**Records supplied**
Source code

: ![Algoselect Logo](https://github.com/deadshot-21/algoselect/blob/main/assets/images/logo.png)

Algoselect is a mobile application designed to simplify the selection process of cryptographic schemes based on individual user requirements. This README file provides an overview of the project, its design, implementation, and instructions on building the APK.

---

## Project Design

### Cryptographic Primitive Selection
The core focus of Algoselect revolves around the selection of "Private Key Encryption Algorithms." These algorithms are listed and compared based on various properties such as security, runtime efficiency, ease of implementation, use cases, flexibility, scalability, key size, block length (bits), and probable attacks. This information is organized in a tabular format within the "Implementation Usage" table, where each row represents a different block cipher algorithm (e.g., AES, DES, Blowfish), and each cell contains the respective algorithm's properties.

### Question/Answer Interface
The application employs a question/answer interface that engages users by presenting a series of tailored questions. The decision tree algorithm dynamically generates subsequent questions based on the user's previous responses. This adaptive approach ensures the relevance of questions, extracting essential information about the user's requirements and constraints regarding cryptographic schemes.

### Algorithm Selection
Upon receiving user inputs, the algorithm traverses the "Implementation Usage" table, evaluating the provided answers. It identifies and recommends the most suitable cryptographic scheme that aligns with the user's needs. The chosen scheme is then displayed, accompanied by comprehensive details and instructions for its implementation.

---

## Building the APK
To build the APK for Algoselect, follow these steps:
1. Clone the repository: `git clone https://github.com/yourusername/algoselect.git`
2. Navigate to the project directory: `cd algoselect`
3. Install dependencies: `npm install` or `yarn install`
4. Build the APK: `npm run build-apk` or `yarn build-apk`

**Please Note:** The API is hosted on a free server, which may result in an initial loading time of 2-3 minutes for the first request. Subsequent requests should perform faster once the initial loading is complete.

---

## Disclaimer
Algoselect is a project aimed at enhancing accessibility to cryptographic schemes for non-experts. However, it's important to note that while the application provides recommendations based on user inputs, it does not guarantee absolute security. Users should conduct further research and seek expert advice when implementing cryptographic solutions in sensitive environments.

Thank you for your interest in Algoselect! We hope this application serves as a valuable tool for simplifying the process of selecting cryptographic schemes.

**The task**
Copy every one of the lines above, changing nothing.

**Answer to the exercise**
Source code

: ![Algoselect Logo](https://github.com/deadshot-21/algoselect/blob/main/assets/images/logo.png)

Algoselect is a mobile application designed to simplify the selection process of cryptographic schemes based on individual user requirements. This README file provides an overview of the project, its design, implementation, and instructions on building the APK.

---

## Project Design

### Cryptographic Primitive Selection
The core focus of Algoselect revolves around the selection of "Private Key Encryption Algorithms." These algorithms are listed and compared based on various properties such as security, runtime efficiency, ease of implementation, use cases, flexibility, scalability, key size, block length (bits), and probable attacks. This information is organized in a tabular format within the "Implementation Usage" table, where each row represents a different block cipher algorithm (e.g., AES, DES, Blowfish), and each cell contains the respective algorithm's properties.

### Question/Answer Interface
The application employs a question/answer interface that engages users by presenting a series of tailored questions. The decision tree algorithm dynamically generates subsequent questions based on the user's previous responses. This adaptive approach ensures the relevance of questions, extracting essential information about the user's requirements and constraints regarding cryptographic schemes.

### Algorithm Selection
Upon receiving user inputs, the algorithm traverses the "Implementation Usage" table, evaluating the provided answers. It identifies and recommends the most suitable cryptographic scheme that aligns with the user's needs. The chosen scheme is then displayed, accompanied by comprehensive details and instructions for its implementation.

---

## Building the APK
To build the APK for Algoselect, follow these steps:
1. Clone the repository: `git clone https://github.com/yourusername/algoselect.git`
2. Navigate to the project directory: `cd algoselect`
3. Install dependencies: `npm install` or `yarn install`
4. Build the APK: `npm run build-apk` or `yarn build-apk`

**Please Note:** The API is hosted on a free server, which may result in an initial loading time of 2-3 minutes for the first request. Subsequent requests should perform faster once the initial loading is complete.

---

## Disclaimer
Algoselect is a project aimed at enhancing accessibility to cryptographic schemes for non-experts. However, it's important to note that while the application provides recommendations based on user inputs, it does not guarantee absolute security. Users should conduct further research and seek expert advice when implementing cryptographic solutions in sensitive environments.

Thank you for your interest in Algoselect! We hope this application serves as a valuable tool for simplifying the process of selecting cryptographic schemes.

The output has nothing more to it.